The Book We're Talking About: 'Thunderstruck & Other Stories' By Elizabeth McCracken

The Book We're Talking About

Thunderstruck & Other Stories
by Elizabeth McCracken
The Dial Press, $26.00
Publishes April 22, 2014

The Book We're Talking About is a weekly review combining plot description and analysis with fun tidbits about the book.

What we think
Elizabeth McCracken was the commencement speaker at my college graduation. She didn't give us frank, hard-knocks advice about our quickly approaching transition into the so-called real world, nor did she dish out warnings or optimistic catchphrases. Instead, she read a short story she'd written about a baby who was raised in a library. Bizarre, I heard a few parents grumble, but we English majors were pleased.

McCracken was a public librarian before she began teaching creative writing. The experience informs "Juliet," a short story published in her latest collection. The title refers to a nickname a crew of librarians gives to a woman who seeks refuge among the stacks before mysteriously disappearing. The library, for McCracken, doesn't resemble Borges's mysterious labyrinths, but a domain of forgiveness, as illustrated in Grace Paley's "Wants": "I gave the librarian a check for $32. Immediately she trusted me, put my past behind her, wiped the record clean, which is just what most other municipal and/or state bureaucracies will not do." Like Paley's protagonist, McCracken's unnamed narrator recognizes the extent of a public library's support system. Of a family that moves to a neighboring town after a tragic event, she writes: "We can look their cards up on the computer if we want to, we can renew their books and erase their fines and wonder if they ever think about us."

But don’t be mistaken: McCracken’s writing isn’t dogmatic. If her stories have morals, they’re subtle. Her crestfallen characters don’t cope by grasping at meaning. Instead, they make jokes. In “Juliet,” the librarians use humor to cope with anxiety, and the narrator states, “We didn’t believe our jokes. But we needed them.” This mindset is reflected in a number of McCracken’s most powerful stories, including “Property,” which follows a man who must settle into a more permanent living situation after his freewheeling wife dies suddenly. Of his shabby new residence, McCracken writes, “The ad should have read: For rent, six-room hovel. Filled Mrs. Butterworth bottle in living room, sandy sheets throughout, lingering smell.”

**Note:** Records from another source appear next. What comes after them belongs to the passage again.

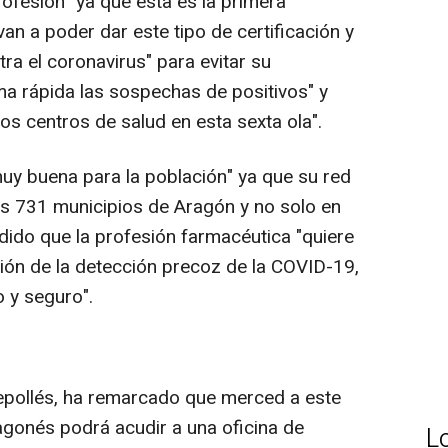
rofesión" ya que ésta es la primera
n a poder dar este tipo de certificación y
ra el coronavirus" para evitar su
ma rápida las sospechas de positivos" y
os centros de salud en esta sexta ola".
uy buena para la población" ya que su red
los 731 municipios de Aragón y no solo en
dido que la profesión farmacéutica "quiere
ución de la detección precoz de la COVID-19,
 y seguro".
Repollés, ha remarcado que merced a este
gonés podrá acudir a una oficina de
L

Laughter’s role shifts from story to story. In “Some Terpsichore,” perhaps the most tender and most peculiar story in the collection, a girl falls in love with a saw-playing folk musician after he compliments her objectively terrible singing voice. The pair begins to play shows, and their relationship becomes tumultuous before ending. Of the breakup, the protagonist observes, “I knew something was ending, and I was grateful, and I missed it.” After giving such a complexly sad sentiment space to set in, McCracken offsets the weighty truth of it with her token, sometimes off-kilter humor. Years after the couple, and subsequently the band, splits up, a longtime fan approaches the protagonist to ask if she knew audiences were laughing at her strange performances. Yes, she was aware, but she continued anyway, because some of the crowd members seemed to find a sort of truth in the quirky displays.

What other reviewers think
Los Angeles Times: "Haunted people wander through cul-de-sacs reeling from small-scale catastrophes or pace through Parisienne arrondissements wishing for different lives in Elizabeth McCracken's Thunderstruck and Other Stories. Her second fiction story collection is a stunningly beautiful rumination on loss."

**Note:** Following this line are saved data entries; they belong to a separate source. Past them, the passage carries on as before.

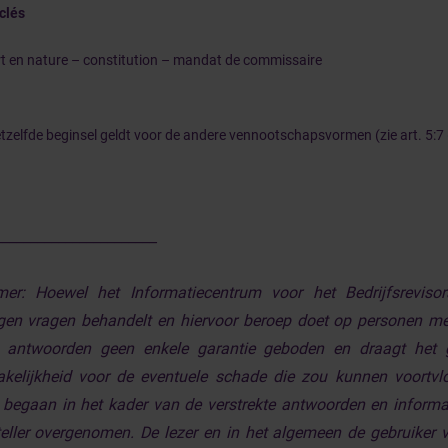
clés
t en nature – constitution – mandat de commissaire
zelfde beginsel geldt voor de andere vennootschapsvormen (zie art. 5:7 
_______________________
imer:
Hoewel het Informatiecentrum voor het Bedrijfsreviso
gen vragen behandelt en hiervoor beroep doet op personen me
 antwoorden geen enkele garantie geboden en draagt het ge
kelijkheid voor de eventuele schade die zou kunnen voortvloei
begaan in het kader van de verstrekte antwoorden en informat
eller overgenomen. De lezer en in het algemeen de gebruiker va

The Dallas Morning News: "Calamity strikes in these stories. Grief envelops. McCracken exquisitely tracks each character’s way of bearing up. Expect McCracken quirkiness, of course."

Who wrote it?
Elizabeth McCracken is the author of An Exact Replica of a Figment of My Imagination and Here's Your Hat What's Your Hurry. She won the L.L. Winship/PEN New England Award in 2002 for her collection, Niagra Falls All Over Again. She's a graduate of Iowa Writers' Workshop, and is the James Michener Chair of Fiction at the University of Texas at Austin.

Who will read it?
Fans of short story collections, those not averse to the macabre, and lovers of dark humor.

Opening lines:
"Just west of Boston, just north of the turnpike, the ghost of Missy Goodby sleeps curled up against the cyclone fence at the dead end of Winter Terrace, dressed in a pair of ectoplasmic dungarees."

Notable passage:
"The children's librarian was inconsolable. Her mind wandered, her story-times made no sense; she forgot the words to 'The Wheels on the Bus.' She also forgot to feed the rabbit, who died a week later. The cage had to be covered with cloth so the children wouldn't peep in. The rabbit lay in state all morning, till someone from the DPW come come and haul it away.

"'You know,' said the children's librarian to the head of cataloging that day, 'she told me, "I've had a good life. If I died tomorrow, I'd have no regrets."' The head of cataloging stared, thinking, That rabbit said no such thing."

Rating, out of ten:
8 - McCracken's stories are fresh, peculiar and always entertaining, if sometimes gratuitously dark.